Opmerking: Normaal gesproken zal de motor na
bovenstaande ontluchtingsprocedure starten. Indien
de motor echter niet start, kan er lucht tussen de
injectiepomp en de injectors zitten; zie Injectors
ontluchten.
Starten en stoppen van de
motor
Belangrijk: U moet het brandstofsysteem
ontluchten voordat u de motor start als u
deze voor de eerste keer start, de motor
is afgeslagen omdat de brandstof op
was, of onderhoudswerkzaamheden aan
het brandstofsysteem zijn uitgevoerd; zie
Brandstofsysteem ontluchten.
Motor starten
1. Neem plaats op de bestuurdersstoel, haal uw
voet van het tractiepedaal zodat deze in de
neutraalstand komt, stel de parkeerrem in werking,
zet de gashendel op Snel en controleer of de
schakelaar van de messenkooiaandrijving in de
stand Uitschakelen is gezet.
2. Draai het sleuteltje rechtsom naar de stand Aan tot
het gloeibougielampje uitgaat en draai de sleutel
vervolgens naar de stand Start om de startmotor in
te schakelen. Laat het sleuteltje los zodra de motor
start.
Belangrijk: Om te voorkomen dat de
startmotor oververhit raakt, mag u de
startmotor niet langer dan 10 seconden in
werking stellen. Als u de motor 10 seconden
achtereen hebt gestart, moet u 60 seconden
wachten voordat u een nieuwe startpoging doet.
3. Laat de motor op een laag stationair toerental lopen
totdat deze is opgewarmd.
Motor afzetten
1. Zet de schakelaar van de messenkooiaandrijving in
de stand Uitschakelen, stel de parkeerrem in werking
en zet de gashendel in de laag stationaire stand.
2. Draai het sleuteltje naar de stand Uit en haal het
uit het contact.
3. Sluit de brandstofafsluitklep voordat u de machine
opslaat.
Werking van interlockschake-
laars controleren
Onderhoudsinterval: Bij elk gebruik of dagelijks
Niet-aangesloten of beschadigde
interlockschakelaars kunnen onverwachte
gevolgen hebben op de werking van de machine.
Dit kan lichamelijk letsel veroorzaken.
• Laat de interlockschakelaars ongemoeid.
• Controleer elke dag de werking van
de interlockschakelaars en vervang
beschadigde schakelaars voordat u de
machine weer in gebruik neemt.
1. Zorg ervoor dat de parkeerrem in werking is gesteld
en dat er zich geen omstanders in het werkgebied
bevinden.
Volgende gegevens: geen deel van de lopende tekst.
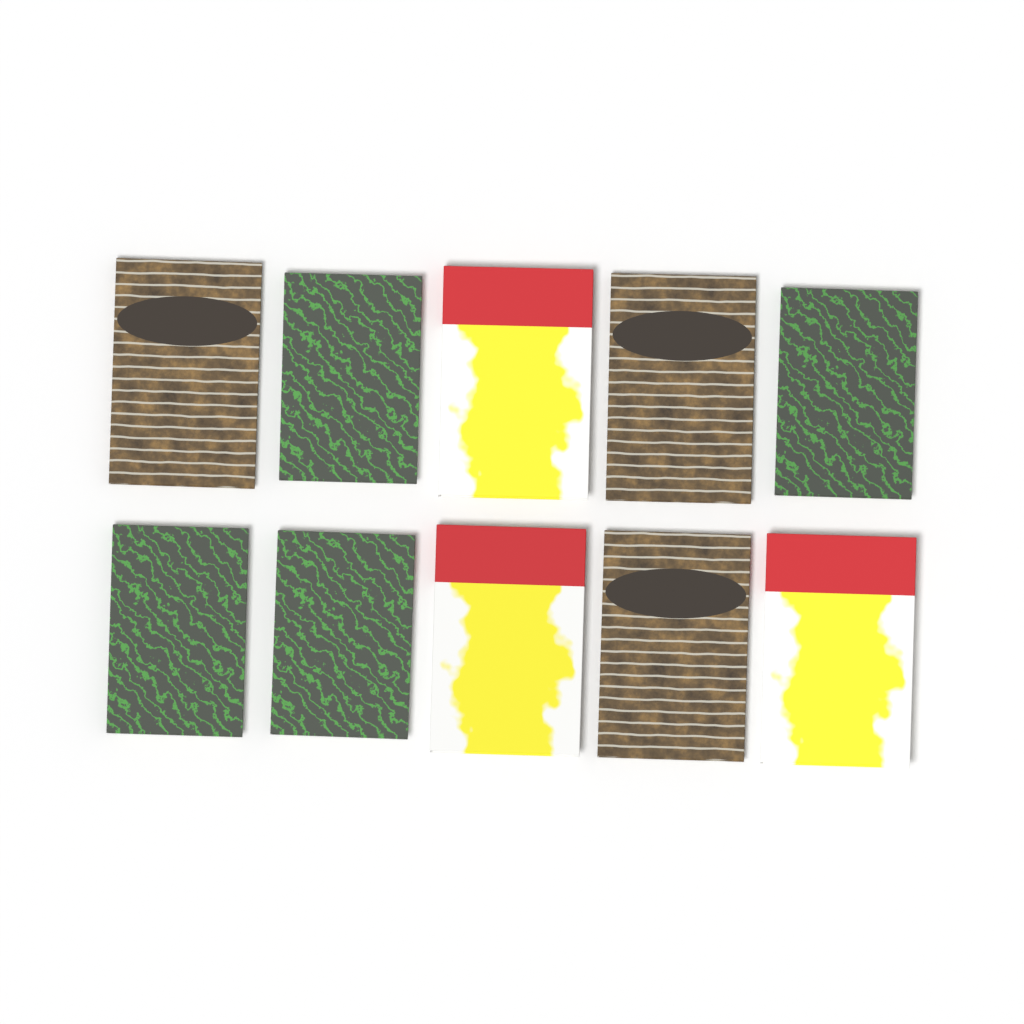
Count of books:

Houd uw handen en voeten uit de buurt
van de maaidekken.
2. Zonder bestuurder op de stoel, met de wetknop
in stand F, het tractie-pedaal in de neutraalstand,
de parkeerrem in werking gesteld en de
messenkooischakelaar in de stand Uit moet de
motor starten. Als het tractiepedaal wordt ingedrukt
of de messenkooischakelaar wordt ingeschakeld
terwijl de bestuurder zich niet op de stoel bevindt,
moet de motor afslaan. Verhelp het probleem als
het systeem niet naar behoren werkt.
3. Met de motor ingeschakeld, zonder bestuurder op
de stoel en met de wetknop in the stand R mag
de motor niet afslaan als de messenkooischakelaar
wordt ingeschakeld. Verhelp het probleem als het
systeem niet naar behoren werkt.
4. Met de motor ingeschakeld, zonder bestuurder
op de stoel en met de wetknop in the stand R
moet de motor afslaan als het tractiepedaal wordt
ingeschakeld. Verhelp het probleem als het systeem
niet naar behoren werkt.
5. Met de bestuurder op de stoel, de motor
ingeschakeld en de messenkooischakelaar in
de stand Aan moet het indicatielampje op het
dashboard branden en de messenkooimotoren
draaien terwijl de hefcilinder volledig is ingetrokken.
Als de hefcilinder niet is ingetrokken, moet het
lampje uitgaan en moeten de messenkooimotoren
afslaan. Verhelp het probleem als het systeem niet
naar behoren werkt.
6. Met de bestuurder op de stoel mag de motor
niet starten als de messenkooischakelaar of
de tractieregeling is ingeschakeld. Verhelp het
probleem als het systeem niet naar behoren werkt.